The impact of the slowing global economy and current trade war can be found in a number of places. The most common is the equity markets, which have seen their 2019 gains recede. We’ve also seen US retailers report dismal quarterly results of late, with falling same-store comparisons. But another victim has been China led tourism to the U.S., which historically has brought Chinese consumers looking to snap up branded US goods as part of our Living the Life investing theme.
While the latest data shows a drop in 2018, so far this year US-China trade tensions have increased dramatically complete with another round of tariff increases on both sides. This combination is likely to divert Chinese travelers to the US yet again this year searching for luxury goods that are not impacted by trade tariffs. This suggests that at least one of several drivers of the challenging environment for US retailers is poised to continue.
Chinese tourism to the U.S. was down in 2018 for the first time since 2003 as the trade war between the two countries rages on.
According to a report in the AP, citing the National Travel and Tourism Office, travel from China to the U.S. declined 5.7 percent to 2.9 million visitors last year, marking the first year-over-year decline since 2003. Tensions between China and the U.S. was cited as one of the reasons fewer tourists are visiting.
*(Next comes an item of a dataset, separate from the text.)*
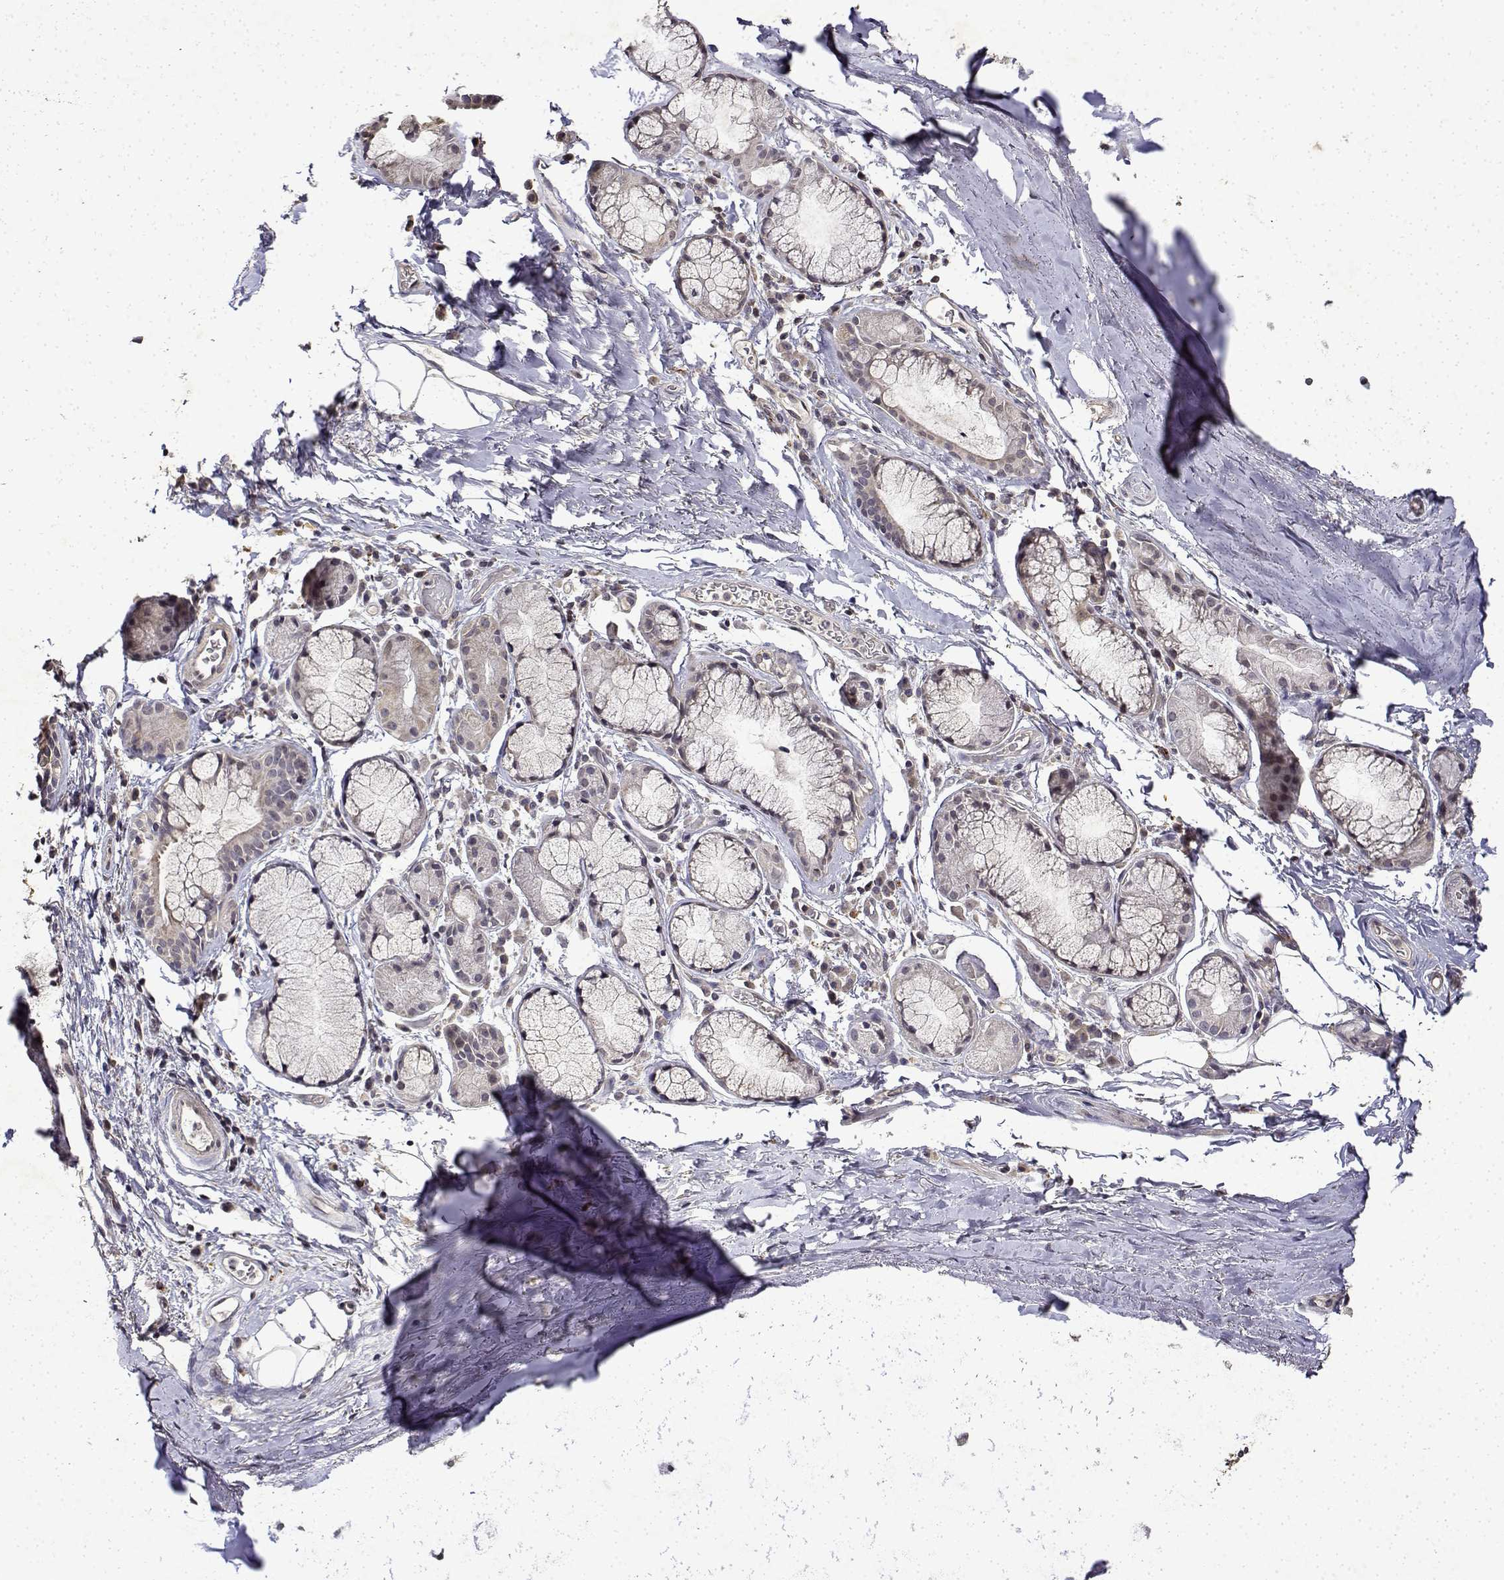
{"staining": {"intensity": "weak", "quantity": ">75%", "location": "cytoplasmic/membranous"}, "tissue": "soft tissue", "cell_type": "Chondrocytes", "image_type": "normal", "snomed": [{"axis": "morphology", "description": "Normal tissue, NOS"}, {"axis": "topography", "description": "Bronchus"}, {"axis": "topography", "description": "Lung"}], "caption": "Brown immunohistochemical staining in unremarkable human soft tissue demonstrates weak cytoplasmic/membranous positivity in about >75% of chondrocytes. The protein of interest is shown in brown color, while the nuclei are stained blue.", "gene": "BDNF", "patient": {"sex": "female", "age": 57}}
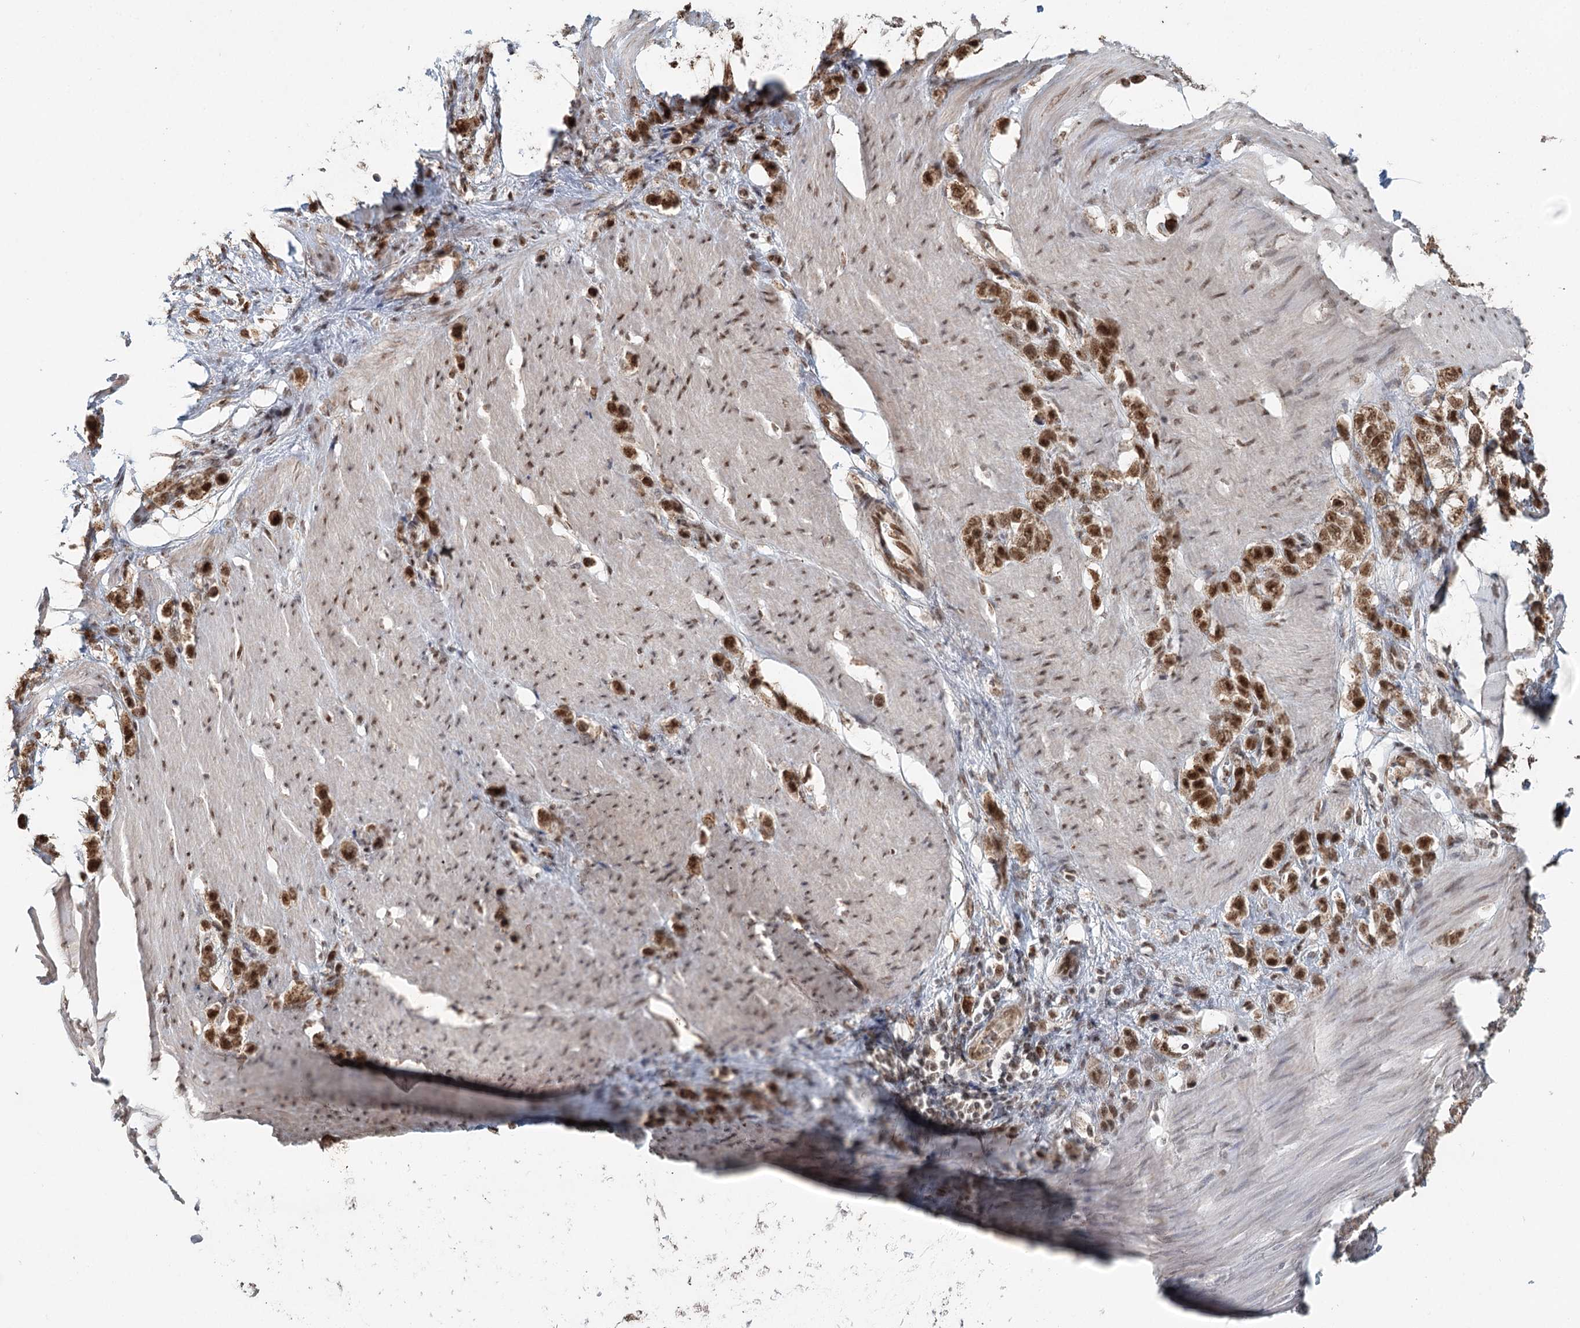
{"staining": {"intensity": "strong", "quantity": ">75%", "location": "cytoplasmic/membranous,nuclear"}, "tissue": "stomach cancer", "cell_type": "Tumor cells", "image_type": "cancer", "snomed": [{"axis": "morphology", "description": "Adenocarcinoma, NOS"}, {"axis": "morphology", "description": "Adenocarcinoma, High grade"}, {"axis": "topography", "description": "Stomach, upper"}, {"axis": "topography", "description": "Stomach, lower"}], "caption": "Brown immunohistochemical staining in stomach cancer (adenocarcinoma (high-grade)) exhibits strong cytoplasmic/membranous and nuclear positivity in approximately >75% of tumor cells.", "gene": "GPALPP1", "patient": {"sex": "female", "age": 65}}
Earlier this month, President Donald Trump slapped tariffs on $200 billion worth of Chinese products coming into the U.S. The White House also blacklisted Huawei, the Chinese telecom player, preventing it from doing business in the country. China has retaliated with its own tariffs on $60 billion of U.S. products coming into China. The report noted that in the summer of 2018, China issued a travel warning, urging its citizens to be careful due to shootings, robberies and costly medical care in the U.S. The U.S. countered with its own travel warning for U.S. citizens visiting China.
In addition to the trade war, the AP reported that economic concerns on the part of Chinese consumers are limiting travel to the U.S. Chinese citizens with less income are opting to vacation closer to home, noted Wolfgang Georg Arlt, the director of the Chinese Outbound Tourism Research Institute. The research firm said 56 percent of travelers leaving China in the last 90 days of 2018 were headed for Hong Kong, Macau or Taiwan, up from 50 percent in 2017. The Chinese consumers that are venturing farther are visiting exotic places including Croatia, Morocco and Nepal.
Industry watchers said the decline in Chinese tourism to the U.S. isn’t likely to last for long, as the middle class in China is expected to continue to grow. The U.S. expects Chinese tourism to increase by 2 percent in 2019, reaching 3.3 million visitors. By 2023, the U.S. government expects that will increase to 4.1 million visitors. “Even if the Chinese economy cools, it’s still going to continue to be a very good source of growth for the travel industry,” said David Huether, senior vice president of research for the U.S. Travel Association.